The image of Miss Marple
Miss Jane Marple is an old maid modestly living in the small English village of St. Mary Mead (Fig. 10). Her main activities are caring for plants in a small kindergarten and various social assignments, which she often carries out with pleasure (for example, collecting donations for various local events). Periodically, she gets out somewhere to visit friends, relatives or just relax. Constantly knits, gives knitted things to friends, relatives, or donates to charity. Well versed in flowers, other plants and gardening in general. Very curious. In her village, where she lived most of her life, she knows everything about everyone, is keenly interested in the life of her neighbors, always up to date with all the events, rumors and gossip. In the village, she has no relatives, only friends, which include most of the elderly neighbors. Her nephew Raymond is a writer, he lives in the USA, occasionally visits London, does not forget his aunt and periodically helps her.

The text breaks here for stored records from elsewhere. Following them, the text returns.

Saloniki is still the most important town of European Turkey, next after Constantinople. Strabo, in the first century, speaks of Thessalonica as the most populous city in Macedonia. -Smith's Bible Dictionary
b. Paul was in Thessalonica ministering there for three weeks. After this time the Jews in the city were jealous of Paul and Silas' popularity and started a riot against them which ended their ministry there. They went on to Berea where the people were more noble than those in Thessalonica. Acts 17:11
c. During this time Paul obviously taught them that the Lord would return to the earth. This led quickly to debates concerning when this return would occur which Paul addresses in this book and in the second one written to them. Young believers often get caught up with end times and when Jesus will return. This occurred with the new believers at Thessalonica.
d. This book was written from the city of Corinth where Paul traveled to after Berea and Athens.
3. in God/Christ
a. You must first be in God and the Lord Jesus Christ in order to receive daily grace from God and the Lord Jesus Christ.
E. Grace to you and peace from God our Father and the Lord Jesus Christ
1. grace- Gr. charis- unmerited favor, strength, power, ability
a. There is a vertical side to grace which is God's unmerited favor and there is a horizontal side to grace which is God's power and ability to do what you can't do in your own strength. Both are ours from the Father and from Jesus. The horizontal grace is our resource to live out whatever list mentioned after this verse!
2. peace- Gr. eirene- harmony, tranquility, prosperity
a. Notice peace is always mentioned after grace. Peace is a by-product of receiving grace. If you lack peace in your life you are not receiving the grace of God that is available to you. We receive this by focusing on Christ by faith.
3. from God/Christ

Miss Marple looks unpresentable, her speech can often seem incoherent and confused, she is inclined to skip from one to the other in her explanations, but at the same time the old lady has a strong character and a great analytical mind, which she loves to exercise, unraveling the ones encountered on her life path riddles and unusual cases.

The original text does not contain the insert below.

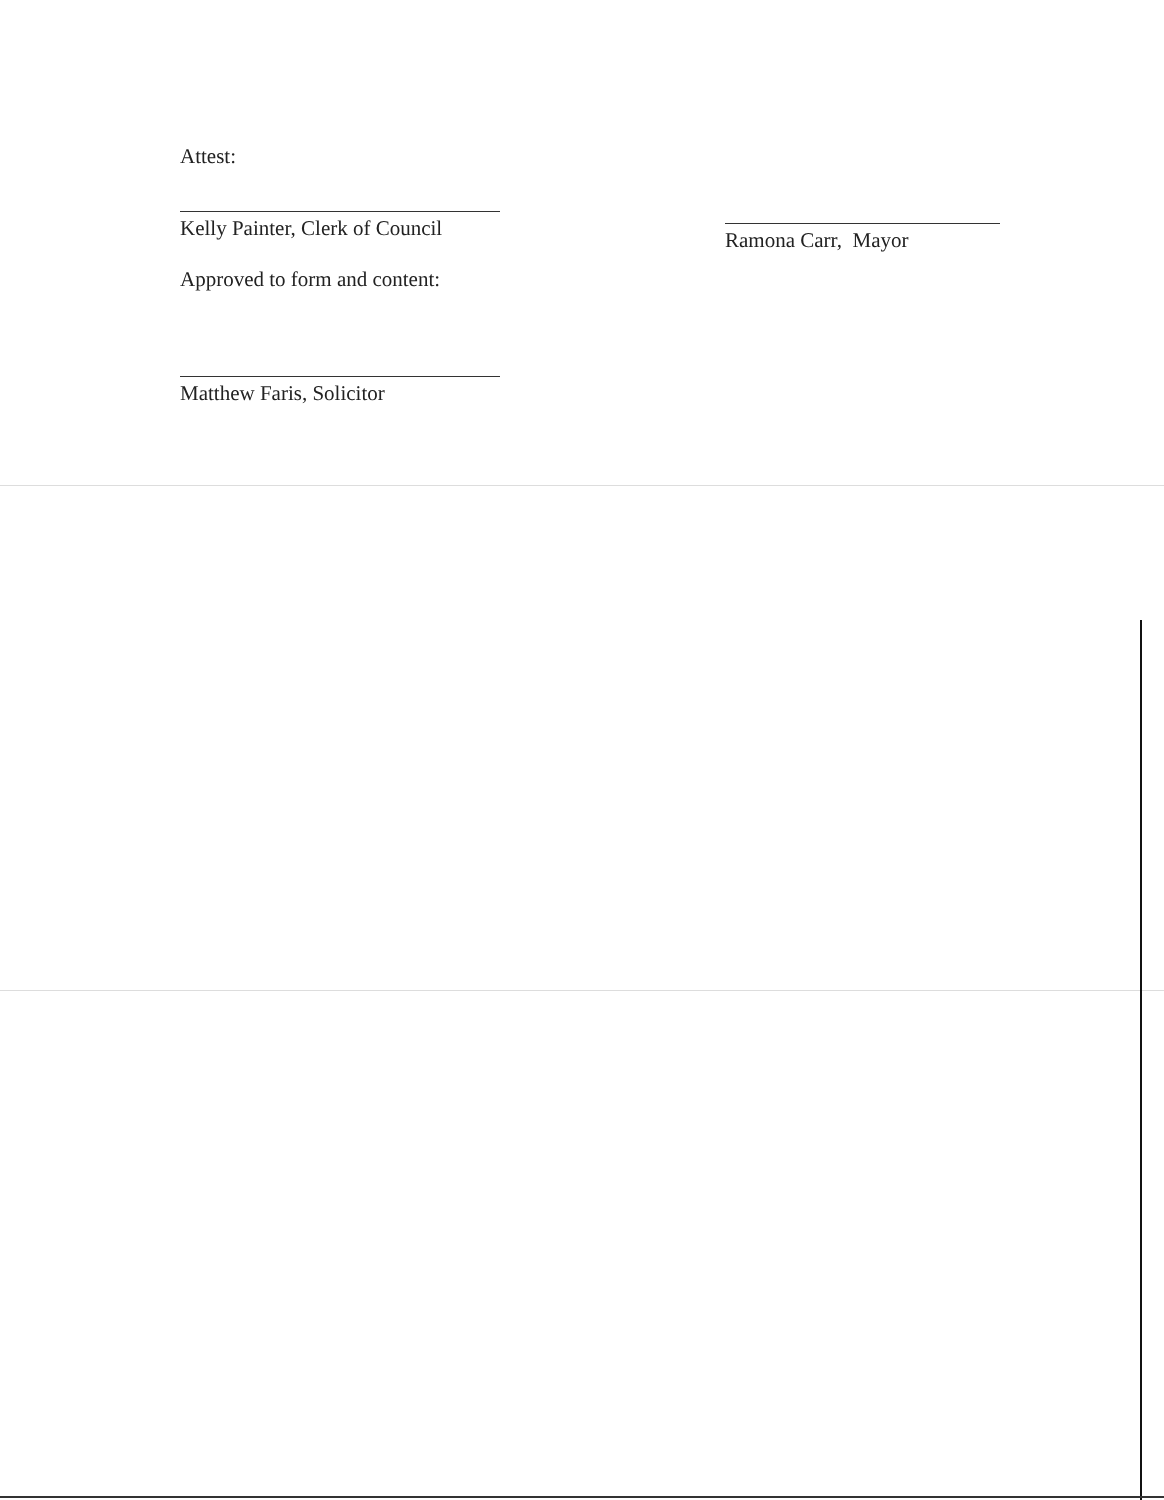Attest:
Kelly Painter, Clerk of Council
Approved to form and content:
Matthew Faris, Solicitor
Ramona Carr, Mayor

When murders occur in St. Mary’s Mead or where Miss Marple is at this moment, she immediately begins her own investigation into the circumstances of the case (which is why the police disapprove of her presence, although some police officers who met with the old woman before , penetrate her respect and are advised during the investigation of the case) and always finds the solution to the mystery. At the same time, Miss Marple has never worked in the police, is not a professional forensic scientist and, in general, has always been engaged in purely peaceful affairs. Her strength, as an amateur detective, lies in her sharp mind, extremely wide knowledge (especially when it comes to events in her native village), and, most importantly, in excellent knowledge of human nature. She believes that the types of people, in general, are always and everywhere the same, and correctly identifying the type, one can confidently draw conclusions about the person. Therefore, one of her “professional tricks” is to find in the past of her native village a case reminiscent of the incident being investigated, or a person who, by her behavior, is similar to the one she is dealing with now, and draw a parallel between the circumstances of the past and present events. No matter how far the events of the past happen from the current crime, this parallel allows Miss Marple to accurately explain what happened and name the offender.

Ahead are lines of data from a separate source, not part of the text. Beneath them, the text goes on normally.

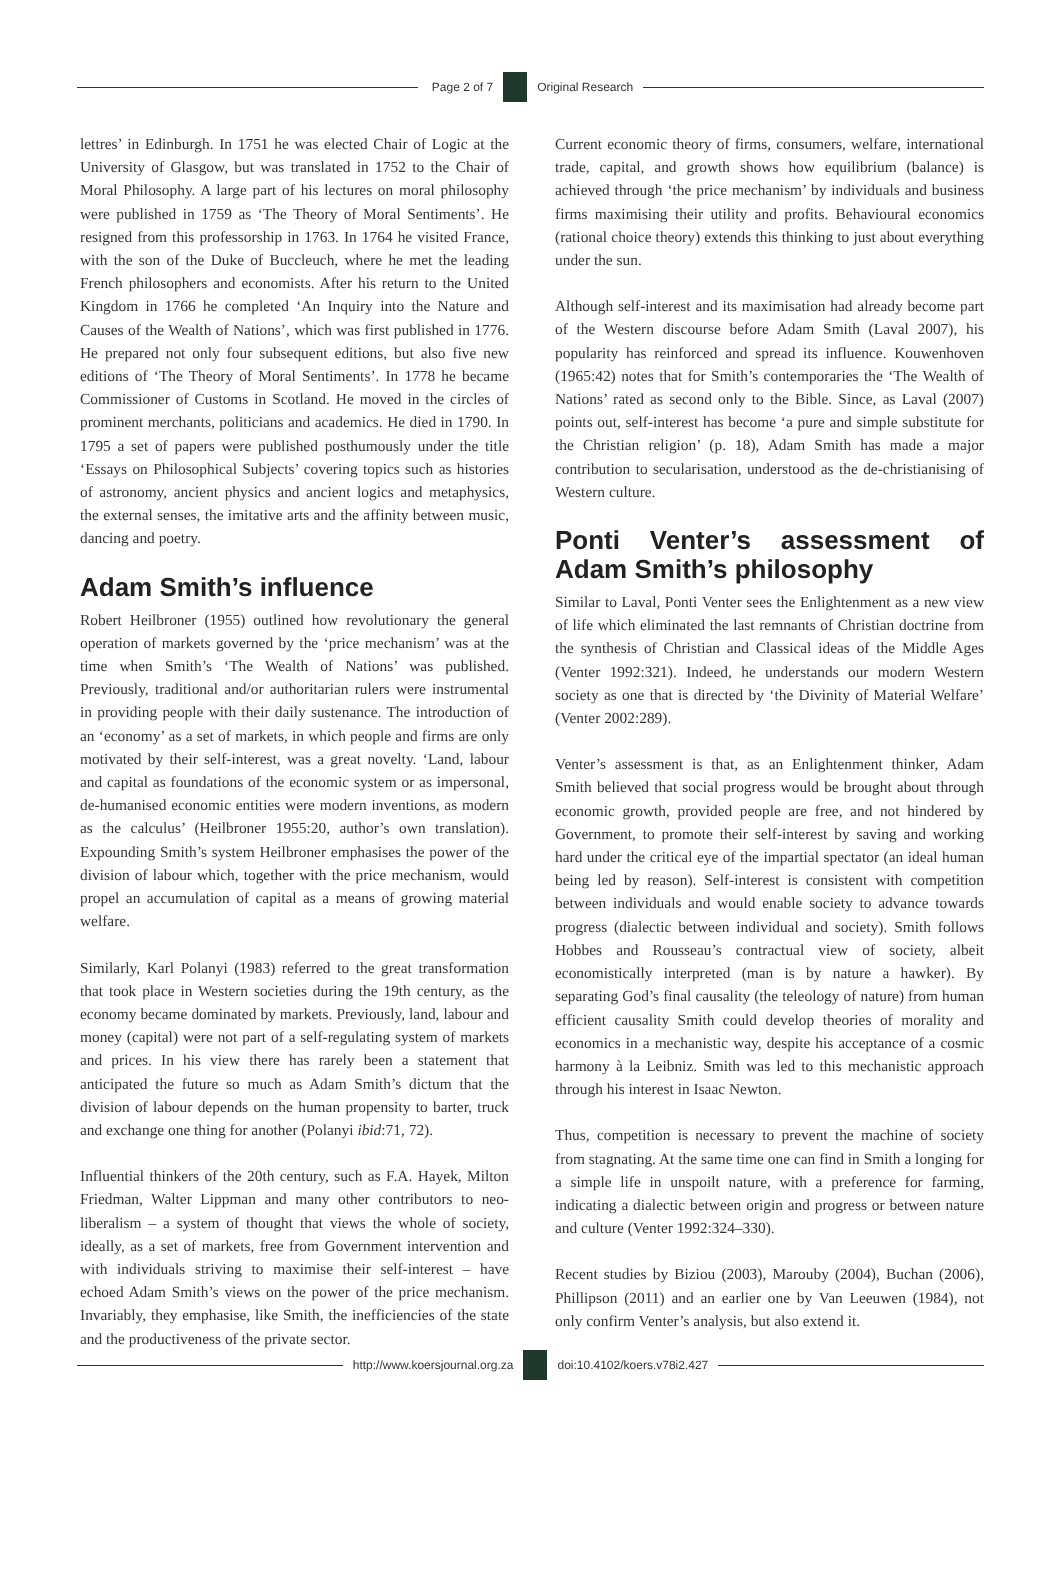Page 2 of 7 Original Research
lettres’ in Edinburgh. In 1751 he was elected Chair of Logic at the University of Glasgow, but was translated in 1752 to the Chair of Moral Philosophy. A large part of his lectures on moral philosophy were published in 1759 as ‘The Theory of Moral Sentiments’. He resigned from this professorship in 1763. In 1764 he visited France, with the son of the Duke of Buccleuch, where he met the leading French philosophers and economists. After his return to the United Kingdom in 1766 he completed ‘An Inquiry into the Nature and Causes of the Wealth of Nations’, which was first published in 1776. He prepared not only four subsequent editions, but also five new editions of ‘The Theory of Moral Sentiments’. In 1778 he became Commissioner of Customs in Scotland. He moved in the circles of prominent merchants, politicians and academics. He died in 1790. In 1795 a set of papers were published posthumously under the title ‘Essays on Philosophical Subjects’ covering topics such as histories of astronomy, ancient physics and ancient logics and metaphysics, the external senses, the imitative arts and the affinity between music, dancing and poetry.
Adam Smith’s influence
Robert Heilbroner (1955) outlined how revolutionary the general operation of markets governed by the ‘price mechanism’ was at the time when Smith’s ‘The Wealth of Nations’ was published. Previously, traditional and/or authoritarian rulers were instrumental in providing people with their daily sustenance. The introduction of an ‘economy’ as a set of markets, in which people and firms are only motivated by their self-interest, was a great novelty. ‘Land, labour and capital as foundations of the economic system or as impersonal, de-humanised economic entities were modern inventions, as modern as the calculus’ (Heilbroner 1955:20, author’s own translation). Expounding Smith’s system Heilbroner emphasises the power of the division of labour which, together with the price mechanism, would propel an accumulation of capital as a means of growing material welfare.
Similarly, Karl Polanyi (1983) referred to the great transformation that took place in Western societies during the 19th century, as the economy became dominated by markets. Previously, land, labour and money (capital) were not part of a self-regulating system of markets and prices. In his view there has rarely been a statement that anticipated the future so much as Adam Smith’s dictum that the division of labour depends on the human propensity to barter, truck and exchange one thing for another (Polanyi ibid:71, 72).
Influential thinkers of the 20th century, such as F.A. Hayek, Milton Friedman, Walter Lippman and many other contributors to neo-liberalism – a system of thought that views the whole of society, ideally, as a set of markets, free from Government intervention and with individuals striving to maximise their self-interest – have echoed Adam Smith’s views on the power of the price mechanism. Invariably, they emphasise, like Smith, the inefficiencies of the state and the productiveness of the private sector.
Current economic theory of firms, consumers, welfare, international trade, capital, and growth shows how equilibrium (balance) is achieved through ‘the price mechanism’ by individuals and business firms maximising their utility and profits. Behavioural economics (rational choice theory) extends this thinking to just about everything under the sun.
Although self-interest and its maximisation had already become part of the Western discourse before Adam Smith (Laval 2007), his popularity has reinforced and spread its influence. Kouwenhoven (1965:42) notes that for Smith’s contemporaries the ‘The Wealth of Nations’ rated as second only to the Bible. Since, as Laval (2007) points out, self-interest has become ‘a pure and simple substitute for the Christian religion’ (p. 18), Adam Smith has made a major contribution to secularisation, understood as the de-christianising of Western culture.
Ponti Venter’s assessment of Adam Smith’s philosophy
Similar to Laval, Ponti Venter sees the Enlightenment as a new view of life which eliminated the last remnants of Christian doctrine from the synthesis of Christian and Classical ideas of the Middle Ages (Venter 1992:321). Indeed, he understands our modern Western society as one that is directed by ‘the Divinity of Material Welfare’ (Venter 2002:289).
Venter’s assessment is that, as an Enlightenment thinker, Adam Smith believed that social progress would be brought about through economic growth, provided people are free, and not hindered by Government, to promote their self-interest by saving and working hard under the critical eye of the impartial spectator (an ideal human being led by reason). Self-interest is consistent with competition between individuals and would enable society to advance towards progress (dialectic between individual and society). Smith follows Hobbes and Rousseau’s contractual view of society, albeit economistically interpreted (man is by nature a hawker). By separating God’s final causality (the teleology of nature) from human efficient causality Smith could develop theories of morality and economics in a mechanistic way, despite his acceptance of a cosmic harmony à la Leibniz. Smith was led to this mechanistic approach through his interest in Isaac Newton.
Thus, competition is necessary to prevent the machine of society from stagnating. At the same time one can find in Smith a longing for a simple life in unspoilt nature, with a preference for farming, indicating a dialectic between origin and progress or between nature and culture (Venter 1992:324–330).
Recent studies by Biziou (2003), Marouby (2004), Buchan (2006), Phillipson (2011) and an earlier one by Van Leeuwen (1984), not only confirm Venter’s analysis, but also extend it.
http://www.koersjournal.org.za doi:10.4102/koers.v78i2.427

Miss Marple is characterized by healthy cynicism – she suspects everyone, regardless of reputation, social status and personal sympathies. She is sure that any person can commit a crime – it is only up to the circumstances that will push him to this. He says that people, even police officers, take too much on faith, instead of carefully checking, and yet “… you can expect anything from any person – this is a property of human nature.” She evaluates the facts as they see them, not trying to build early versions. Her rich life experience allows her to pay attention to details that often elude professional detectives. Finally, the appearance and behaviors of an old gossip gossip pleasant in communication make it possible, without arousing suspicion, to talk with people on various topics, ask about their personal and family life, relatives, money matters, ask them to show a family album, ask a lot of immodest questions and receive answers to them.